Talmud Bavli
Talmud Bavli

Commentary for Avodah Zarah 15:10

ת"ר יום שנברא בו אדם הראשון כיון ששקעה עליו חמה אמר אוי לי שבשביל שסרחתי עולם חשוך בעדי ויחזור עולם לתוהו ובוהו וזו היא מיתה שנקנסה עלי מן השמים היה יושב בתענית ובוכה כל הלילה וחוה בוכה כנגדו כיון שעלה עמוד השחר אמר מנהגו של עולם הוא עמד והקריב שור שקרניו קודמין לפרסותיו שנאמר (תהלים סט, לב) ותיטב לה' משור פר מקרין מפריס

Our rabbis taught: On the day that the world was created, the first Adam, when he saw the setting of the sun he said, “Woe is me, it is because I have sinned that the world around me is becoming dark; the universe will now become again void and without form. This then is the death to which I have been sentenced from Heaven!” So he sat up all night fasting and weeping and Eve was weeping opposite him. When however dawn broke, he said, “This is the way of the world!” He then arose and offered up a bull whose horns were developed before its hooves, as it is said, “And it [my thanksgiving] shall please the Lord better than a bull that is horned and has hooves” (Psalms 69:32).

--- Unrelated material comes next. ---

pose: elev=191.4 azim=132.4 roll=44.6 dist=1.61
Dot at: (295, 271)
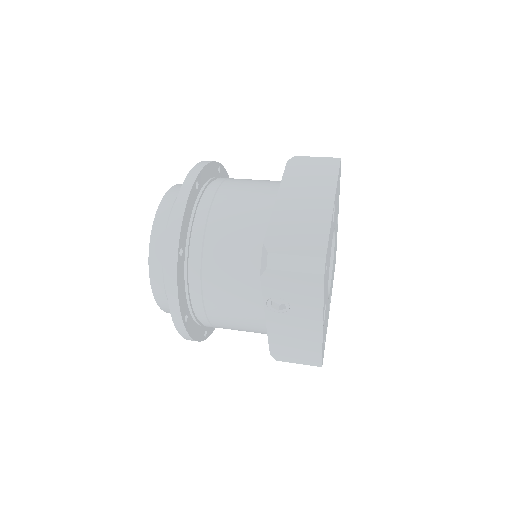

Daf Shevui to Avodah Zarah

Poor Adam, always getting afraid of the dark! This story seems to explain a curious verse from Psalms. Why would the verse say “a bull that has horns and hooves”? Don’t most bulls have them? Is there any reason to note that the bull has these features? The midrash reads this as a bull whose horns were created before its hooves. Now there can only have been one such bull in all of history—the first bull. And who else could have sacrificed the first bull—Adam. So Adam must be saying this verse. And why would Adam offer thanksgiving—because the sun went away and the came back again. It’s actually quite a remarkable piece of exegetical thinking.